■ TO DO ■
Give every line of text in the records below as a JSON list of strings, one string per line, skipping blank lines. Leave out the pictures.
BEGIN EXCERPTED RECORDS
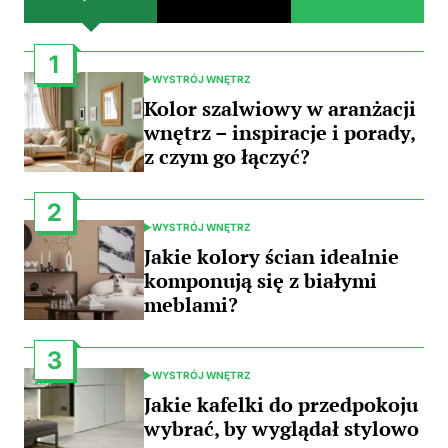
1
WYSTRÓJ WNĘTRZ
POSTED
IN
Kolor szalwiowy w aranżacji
wnętrz – inspiracje i porady,
z czym go łączyć?
2
WYSTRÓJ WNĘTRZ
POSTED
IN
Jakie kolory ścian idealnie
komponują się z białymi
meblami?
3
WYSTRÓJ WNĘTRZ
POSTED
IN
Jakie kafelki do przedpokoju
wybrać, by wyglądał stylowo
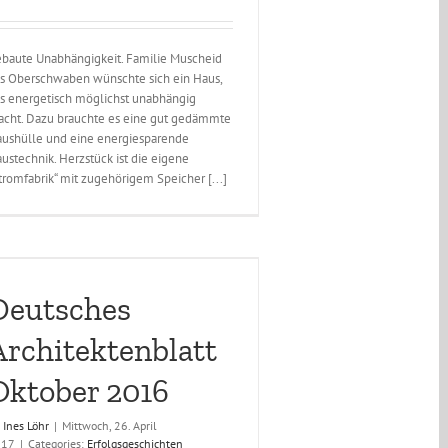
baute Unabhängigkeit. Familie Muscheid
s Oberschwaben wünschte sich ein Haus,
s energetisch möglichst unabhängig
cht. Dazu brauchte es eine gut gedämmte
ushülle und eine energiesparende
ustechnik. Herzstück ist die eigene
tromfabrik“ mit zugehörigem Speicher [...]
Deutsches
Architektenblatt
Oktober 2016
y
Ines Löhr
|
Mittwoch, 26. April
017
|
Categories:
Erfolgsgeschichten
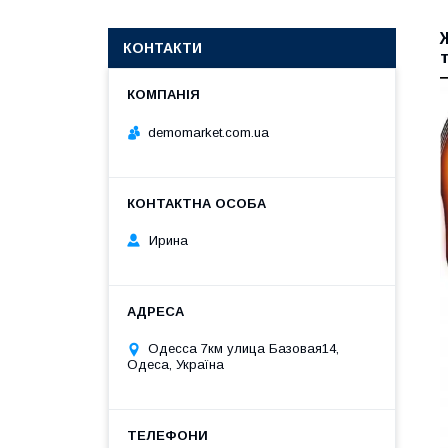
КОНТАКТИ
demomarket.com.ua
Ирина
Одесса 7км улица Базовая14,
Одеса, Україна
END EXCERPTED RECORDS
■ ANSWER SPACE ■
[
  "1",
  "WYSTRÓJ WNĘTRZ",
  "POSTED",
  "IN",
  "Kolor szalwiowy w aranżacji",
  "wnętrz – inspiracje i porady,",
  "z czym go łączyć?",
  "2",
  "WYSTRÓJ WNĘTRZ",
  "POSTED",
  "IN",
  "Jakie kolory ścian idealnie",
  "komponują się z białymi",
  "meblami?",
  "3",
  "WYSTRÓJ WNĘTRZ",
  "POSTED",
  "IN",
  "Jakie kafelki do przedpokoju",
  "wybrać, by wyglądał stylowo",
  "baute Unabhängigkeit. Familie Muscheid",
  "s Oberschwaben wünschte sich ein Haus,",
  "s energetisch möglichst unabhängig",
  "cht. Dazu brauchte es eine gut gedämmte",
  "ushülle und eine energiesparende",
  "ustechnik. Herzstück ist die eigene",
  "tromfabrik“ mit zugehörigem Speicher [...]",
  "Deutsches",
  "Architektenblatt",
  "Oktober 2016",
  "y",
  "Ines Löhr",
  "|",
  "Mittwoch, 26. April",
  "017",
  "|",
  "Categories:",
  "Erfolgsgeschichten",
  "КОНТАКТИ",
  "demomarket.com.ua",
  "Ирина",
  "Одесса 7км улица Базовая14,",
  "Одеса, Україна"
]